My column this week is a pretty positive one about some of the ideas in Ross' and Reihan's new book. I'll have some tarter observations, fitting the more cut-and-thrust context of the blog, this week. Not that I'm totally uncritical in the column:
To be honest, I have mixed feelings about this. It smacks a little too much of social engineering and the forces it is supposed to counter the past few decades’ cultural shifts regarding sexuality, marriage and family and the economic pressures of an increasingly globalised world are almost certainly too powerful to be held back.
On the other hand, if the policy is designed merely to mitigate some of the ways in which socially crucial behaviour such as good child-rearing are discouraged, it may be worth trying...
If a tax credit can help one parent devote more time to children, the long-term ripple effects on the next generation could be profound. It’s a tricky balance between clumsy government intervention and a helpful government nudge but one perhaps worth putting on the table.

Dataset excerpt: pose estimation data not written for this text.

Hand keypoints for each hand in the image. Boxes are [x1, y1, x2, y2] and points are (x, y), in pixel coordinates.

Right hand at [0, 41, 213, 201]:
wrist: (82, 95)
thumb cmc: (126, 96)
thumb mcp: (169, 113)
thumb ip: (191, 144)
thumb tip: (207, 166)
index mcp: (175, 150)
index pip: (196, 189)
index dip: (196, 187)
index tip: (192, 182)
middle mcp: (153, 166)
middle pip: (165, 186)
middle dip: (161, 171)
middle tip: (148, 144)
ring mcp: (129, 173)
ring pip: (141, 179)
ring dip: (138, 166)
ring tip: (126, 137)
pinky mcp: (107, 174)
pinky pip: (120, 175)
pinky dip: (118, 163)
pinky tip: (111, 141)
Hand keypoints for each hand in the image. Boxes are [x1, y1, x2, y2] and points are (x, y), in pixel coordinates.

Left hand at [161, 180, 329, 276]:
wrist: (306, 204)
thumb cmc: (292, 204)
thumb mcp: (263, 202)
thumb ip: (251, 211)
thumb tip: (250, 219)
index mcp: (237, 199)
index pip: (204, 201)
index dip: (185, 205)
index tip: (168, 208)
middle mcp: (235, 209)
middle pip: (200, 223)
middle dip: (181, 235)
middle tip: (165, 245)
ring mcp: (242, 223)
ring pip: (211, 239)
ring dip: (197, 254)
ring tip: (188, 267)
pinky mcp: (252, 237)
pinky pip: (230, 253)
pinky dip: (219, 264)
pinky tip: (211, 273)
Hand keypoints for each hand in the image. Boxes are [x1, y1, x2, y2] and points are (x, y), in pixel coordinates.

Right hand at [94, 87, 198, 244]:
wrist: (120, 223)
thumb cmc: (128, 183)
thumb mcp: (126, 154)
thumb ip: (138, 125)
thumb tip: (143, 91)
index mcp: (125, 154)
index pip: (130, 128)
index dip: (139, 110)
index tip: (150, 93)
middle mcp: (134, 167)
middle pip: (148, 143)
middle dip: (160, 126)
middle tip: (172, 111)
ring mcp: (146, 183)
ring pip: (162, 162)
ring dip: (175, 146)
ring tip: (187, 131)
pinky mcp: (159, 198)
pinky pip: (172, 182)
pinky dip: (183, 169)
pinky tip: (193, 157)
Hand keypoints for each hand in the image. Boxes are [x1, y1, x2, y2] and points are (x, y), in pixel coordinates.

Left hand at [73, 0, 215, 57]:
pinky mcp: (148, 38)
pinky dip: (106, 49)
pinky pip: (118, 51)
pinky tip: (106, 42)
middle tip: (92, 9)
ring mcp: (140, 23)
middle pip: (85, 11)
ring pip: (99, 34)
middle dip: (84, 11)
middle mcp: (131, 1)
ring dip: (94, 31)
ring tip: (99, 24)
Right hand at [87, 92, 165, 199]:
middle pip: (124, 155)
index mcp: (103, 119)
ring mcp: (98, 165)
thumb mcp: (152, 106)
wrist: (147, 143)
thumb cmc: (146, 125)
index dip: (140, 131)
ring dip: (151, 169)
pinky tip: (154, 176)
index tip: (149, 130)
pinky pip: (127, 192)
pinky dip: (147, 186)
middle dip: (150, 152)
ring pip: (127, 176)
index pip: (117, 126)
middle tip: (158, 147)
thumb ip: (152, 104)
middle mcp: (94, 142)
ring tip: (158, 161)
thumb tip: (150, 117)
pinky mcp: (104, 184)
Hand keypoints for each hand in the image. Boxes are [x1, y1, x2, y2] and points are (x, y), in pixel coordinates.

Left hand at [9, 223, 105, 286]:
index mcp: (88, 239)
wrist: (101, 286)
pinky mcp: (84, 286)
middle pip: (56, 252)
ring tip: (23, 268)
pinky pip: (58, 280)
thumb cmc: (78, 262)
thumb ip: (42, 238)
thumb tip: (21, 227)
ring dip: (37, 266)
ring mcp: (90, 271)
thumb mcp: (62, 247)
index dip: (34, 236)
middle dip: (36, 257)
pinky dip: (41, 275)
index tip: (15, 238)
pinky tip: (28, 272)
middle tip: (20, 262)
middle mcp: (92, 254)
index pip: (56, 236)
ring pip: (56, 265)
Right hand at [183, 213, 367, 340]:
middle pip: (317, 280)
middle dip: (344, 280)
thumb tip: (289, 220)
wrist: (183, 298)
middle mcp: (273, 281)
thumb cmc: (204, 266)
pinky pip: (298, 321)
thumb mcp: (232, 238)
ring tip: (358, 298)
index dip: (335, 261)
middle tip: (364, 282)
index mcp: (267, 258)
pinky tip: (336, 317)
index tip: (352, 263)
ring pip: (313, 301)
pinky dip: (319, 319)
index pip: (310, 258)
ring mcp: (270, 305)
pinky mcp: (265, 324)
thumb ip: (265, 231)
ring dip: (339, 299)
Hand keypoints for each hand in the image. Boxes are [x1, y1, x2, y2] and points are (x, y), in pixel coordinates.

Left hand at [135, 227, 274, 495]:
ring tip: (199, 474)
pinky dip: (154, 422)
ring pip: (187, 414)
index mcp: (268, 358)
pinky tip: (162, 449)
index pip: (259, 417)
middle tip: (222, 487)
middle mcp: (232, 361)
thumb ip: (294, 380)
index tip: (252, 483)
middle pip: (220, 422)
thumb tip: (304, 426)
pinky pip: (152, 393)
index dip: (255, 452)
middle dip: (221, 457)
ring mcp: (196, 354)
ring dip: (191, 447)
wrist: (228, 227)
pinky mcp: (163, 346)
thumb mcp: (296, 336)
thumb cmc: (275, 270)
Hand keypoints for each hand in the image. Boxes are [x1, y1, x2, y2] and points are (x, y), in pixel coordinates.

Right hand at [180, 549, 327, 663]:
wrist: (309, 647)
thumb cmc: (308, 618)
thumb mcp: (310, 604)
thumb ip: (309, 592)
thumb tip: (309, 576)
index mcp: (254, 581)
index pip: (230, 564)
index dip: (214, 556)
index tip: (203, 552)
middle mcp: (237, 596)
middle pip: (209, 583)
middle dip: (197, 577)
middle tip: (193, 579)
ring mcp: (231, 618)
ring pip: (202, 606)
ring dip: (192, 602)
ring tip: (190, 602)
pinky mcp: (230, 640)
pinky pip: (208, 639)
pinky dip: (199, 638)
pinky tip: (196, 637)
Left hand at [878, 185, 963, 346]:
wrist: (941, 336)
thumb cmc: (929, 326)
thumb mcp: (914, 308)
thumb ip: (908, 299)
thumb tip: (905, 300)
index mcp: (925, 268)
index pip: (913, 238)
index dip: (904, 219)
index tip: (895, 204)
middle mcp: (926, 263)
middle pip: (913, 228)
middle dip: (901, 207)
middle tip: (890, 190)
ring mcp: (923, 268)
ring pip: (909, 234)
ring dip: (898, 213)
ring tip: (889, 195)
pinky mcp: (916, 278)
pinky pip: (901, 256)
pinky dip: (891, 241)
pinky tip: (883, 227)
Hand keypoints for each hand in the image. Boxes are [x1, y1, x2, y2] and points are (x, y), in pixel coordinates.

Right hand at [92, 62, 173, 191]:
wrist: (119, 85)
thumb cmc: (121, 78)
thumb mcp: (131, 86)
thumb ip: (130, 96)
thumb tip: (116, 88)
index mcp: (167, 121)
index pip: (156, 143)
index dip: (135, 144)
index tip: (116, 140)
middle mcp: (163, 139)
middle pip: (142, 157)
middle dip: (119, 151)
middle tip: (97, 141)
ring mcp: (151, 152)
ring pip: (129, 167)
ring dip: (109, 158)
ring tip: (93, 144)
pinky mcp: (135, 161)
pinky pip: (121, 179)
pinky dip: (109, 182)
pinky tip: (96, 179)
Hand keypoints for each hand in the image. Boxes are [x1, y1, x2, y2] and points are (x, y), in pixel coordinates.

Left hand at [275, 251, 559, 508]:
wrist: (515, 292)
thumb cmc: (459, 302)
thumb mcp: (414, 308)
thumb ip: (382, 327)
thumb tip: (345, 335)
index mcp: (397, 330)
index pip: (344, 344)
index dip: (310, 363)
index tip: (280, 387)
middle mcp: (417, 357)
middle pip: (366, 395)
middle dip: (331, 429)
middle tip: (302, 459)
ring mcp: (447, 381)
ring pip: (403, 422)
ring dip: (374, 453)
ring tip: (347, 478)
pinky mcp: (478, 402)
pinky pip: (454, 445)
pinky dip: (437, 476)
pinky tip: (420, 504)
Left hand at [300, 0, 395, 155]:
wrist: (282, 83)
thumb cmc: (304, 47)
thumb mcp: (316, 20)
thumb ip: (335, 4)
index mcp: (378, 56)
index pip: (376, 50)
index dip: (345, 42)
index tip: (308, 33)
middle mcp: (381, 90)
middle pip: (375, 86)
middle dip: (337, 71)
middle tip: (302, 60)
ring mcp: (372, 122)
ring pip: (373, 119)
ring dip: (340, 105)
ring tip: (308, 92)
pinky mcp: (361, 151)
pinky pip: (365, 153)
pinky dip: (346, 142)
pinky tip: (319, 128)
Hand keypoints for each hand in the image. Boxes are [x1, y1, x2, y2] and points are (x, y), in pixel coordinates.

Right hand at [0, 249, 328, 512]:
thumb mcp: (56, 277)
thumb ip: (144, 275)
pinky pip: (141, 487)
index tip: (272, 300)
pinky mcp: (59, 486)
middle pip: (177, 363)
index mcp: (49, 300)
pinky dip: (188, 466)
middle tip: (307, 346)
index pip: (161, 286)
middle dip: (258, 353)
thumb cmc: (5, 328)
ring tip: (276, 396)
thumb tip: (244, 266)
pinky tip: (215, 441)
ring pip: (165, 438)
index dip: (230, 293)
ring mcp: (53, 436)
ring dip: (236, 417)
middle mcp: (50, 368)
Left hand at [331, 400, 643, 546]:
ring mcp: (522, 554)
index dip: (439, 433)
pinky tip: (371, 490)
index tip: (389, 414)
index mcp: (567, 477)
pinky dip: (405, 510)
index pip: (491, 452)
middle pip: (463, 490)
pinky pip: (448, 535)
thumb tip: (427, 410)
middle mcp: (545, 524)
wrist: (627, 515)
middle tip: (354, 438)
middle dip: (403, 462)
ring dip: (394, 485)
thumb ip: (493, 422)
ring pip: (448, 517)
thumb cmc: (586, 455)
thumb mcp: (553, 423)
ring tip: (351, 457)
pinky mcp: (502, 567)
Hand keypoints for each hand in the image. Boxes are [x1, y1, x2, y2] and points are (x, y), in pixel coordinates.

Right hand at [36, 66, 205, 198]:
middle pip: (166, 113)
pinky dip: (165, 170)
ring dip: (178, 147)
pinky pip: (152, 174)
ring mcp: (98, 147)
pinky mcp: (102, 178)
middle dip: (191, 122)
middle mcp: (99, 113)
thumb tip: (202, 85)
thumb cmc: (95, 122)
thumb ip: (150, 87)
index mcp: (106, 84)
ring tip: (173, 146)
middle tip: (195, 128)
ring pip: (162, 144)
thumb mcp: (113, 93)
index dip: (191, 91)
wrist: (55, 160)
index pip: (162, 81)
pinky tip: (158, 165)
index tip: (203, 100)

Conservatism, after all, has always been a strange mixture of dismay at social loss and pragmatism in helping to ameliorate it. It is not an ideology; it’s a flexible, pragmatic, modest approach to the necessary evil of government. In one era, big tax cuts, deregulation and a much smaller state may be appropriate. In another time, a different emphasis may be more fitting. This is the Tory genius and it’s encouraging to see conservatives on both sides of the Atlantic grope gradually towards reinvention.